The likely trajectory for trade and investment ties with China is perhaps the most critical factor determining the future of globalization.
Multiple measures of globalization – from global trade in goods and services to the flow of investment, people and data across borders – indicate that globalization has not been dealt a mortal blow. However, the forces that have driven the current wave of globalization, which started in the 1990s, are wearing out. Notably, for example, China’s approach to integration within the global economy has shifted: the country that focused on strong trade growth is now emphasizing domestic growth and economic self-sufficiency under its ‘dual circulation’ strategy.
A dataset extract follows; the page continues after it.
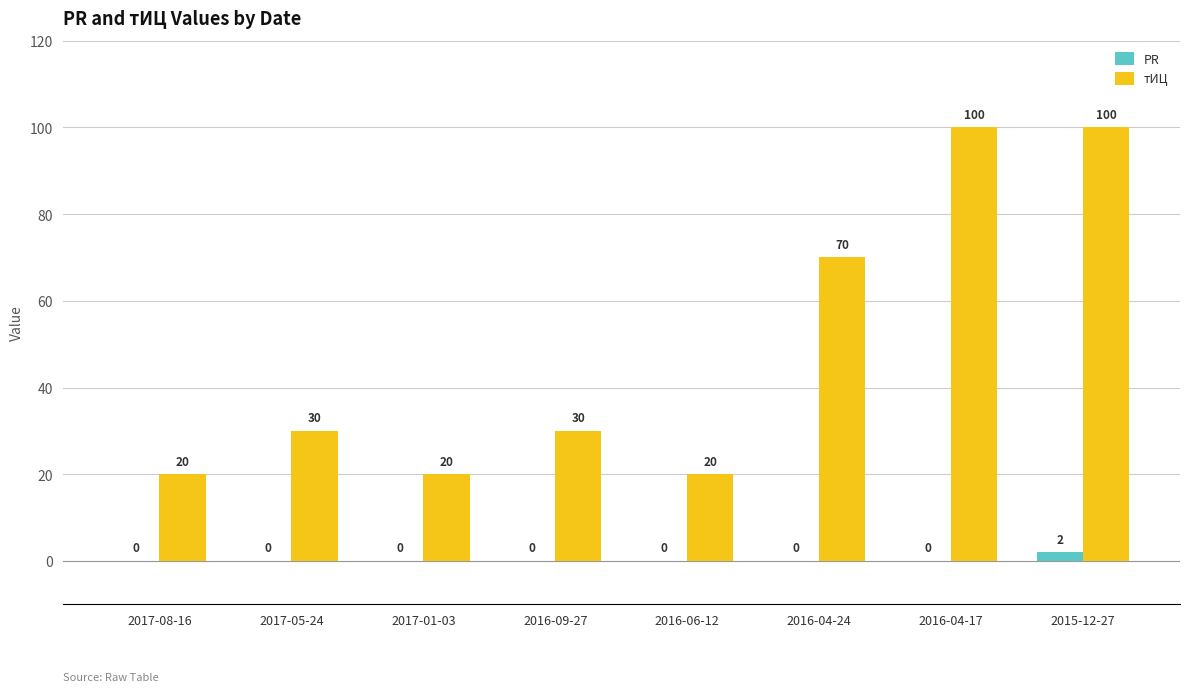

Between 2017-08-16 and 2015-12-27, which series saw the biggest shift?

тИЦ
Moreover, the rapid pace of technological developments helped lower transportation and communications costs, and thus facilitated the growth of trade in the 1990s and 2000s. But this effect has diminished over time. And the way governments think about technology has also become conflated with national security concerns and competition between the West and China.
So the reality is more complex than the narrative around ‘deglobalization’ suggests: ‘reglobalization’ – a term that has been used by WTO director-general Ngozi Okonjo-Iweala – better describes the current and likely future trends of greater economic integration that is taking place in some areas alongside the fracturing of the global economy in others. The likely trajectory for trade and investment ties with China is perhaps the most critical factor determining the future of globalization.